Abstract: Nonlinear friction for motorized cylinders is difficult to identify and adversely affects the tracking accuracy of the position of the six-degree-of-freedom Electrically Driven Stewart Platform (EDSP),an improved Gray Wolf Optimization algorithm introducing Levy flight and Cauchy variation (LCGWO) with Levy flight and Cauchy variation is proposed to identify the friction parameters of the electric cylinder,and a feed-forward compensation method based on the friction model is designed. Firstly,a mathematical model of EDSP considering the nonlinear friction of the electric cylinder is developed and the friction is described using the Lugre friction model. Then,considering that the nonlinear friction of the electric cylinder is difficult to identify,an LCGWO is proposed to identify the static and dynamic parameters in the friction model at the same time,and compared and analyzed with the general identification method. Finally,a feed forward compensation algorithm based on the Lugre friction model is designed and experimentally verified. The experimental results show that compared with other algorithms,LCGWO has better convergence speed and prediction accuracy;and the friction compensation of the electric cylinder by the friction feed-forward compensation method based on the friction model can effectively improve the platform′s position tracking accuracy.

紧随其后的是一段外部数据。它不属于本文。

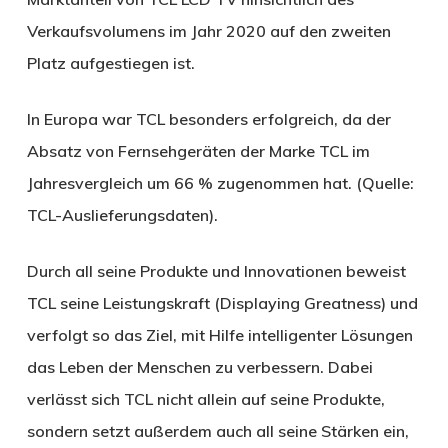
Verkaufsvolumens im Jahr 2020 auf den zweiten
Platz aufgestiegen ist.
In Europa war TCL besonders erfolgreich, da der
Absatz von Fernsehgeräten der Marke TCL im
Jahresvergleich um 66 % zugenommen hat. (Quelle:
TCL-Auslieferungsdaten).
Durch all seine Produkte und Innovationen beweist
TCL seine Leistungskraft (Displaying Greatness) und
verfolgt so das Ziel, mit Hilfe intelligenter Lösungen
das Leben der Menschen zu verbessern. Dabei
verlässt sich TCL nicht allein auf seine Produkte,
sondern setzt außerdem auch all seine Stärken ein,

Key words: Stewart platform, electric cylinder, parameter identification, GWO, friction compensation

中图分类号:

TP242.2

王淑良, 王彦涛, 赵明伟, 卞嘉志, 刘丽俊. 基于改进灰狼算法的电动缸摩擦辨识及补偿^*[J]. 现代制造工程, 2024, 527(8): 42-50.

WANG Shuliang, WANG Yantao, ZHAO Mingwei, BIAN Jiazhi, LIU Lijun. Electric cylinder friction identification and compensation control based on improved gray wolf optimization algorithm[J]. Modern Manufacturing Engineering, 2024, 527(8): 42-50.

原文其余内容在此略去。